= Instruction =
Send back all of the records, each one exactly as written.

___ Input for this task

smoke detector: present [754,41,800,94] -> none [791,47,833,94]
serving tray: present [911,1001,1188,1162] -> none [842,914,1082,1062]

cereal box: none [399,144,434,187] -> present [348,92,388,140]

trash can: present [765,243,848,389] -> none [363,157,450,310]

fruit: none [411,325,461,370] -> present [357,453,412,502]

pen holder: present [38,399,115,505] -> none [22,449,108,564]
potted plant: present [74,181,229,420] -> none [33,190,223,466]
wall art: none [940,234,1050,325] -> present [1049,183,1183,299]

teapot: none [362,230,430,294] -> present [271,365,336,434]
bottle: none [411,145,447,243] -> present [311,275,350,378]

______

= Answer box =
smoke detector: present [754,41,800,94] -> none [791,47,833,94]
serving tray: present [911,1001,1188,1162] -> none [842,914,1082,1062]

cereal box: none [399,144,434,187] -> present [348,92,388,140]

trash can: present [765,243,848,389] -> none [363,157,450,310]

fruit: none [411,325,461,370] -> present [357,453,412,502]

pen holder: present [38,399,115,505] -> none [22,449,108,564]
potted plant: present [74,181,229,420] -> none [33,190,223,466]
wall art: none [940,234,1050,325] -> present [1049,183,1183,299]

teapot: none [362,230,430,294] -> present [271,365,336,434]
bottle: none [411,145,447,243] -> present [311,275,350,378]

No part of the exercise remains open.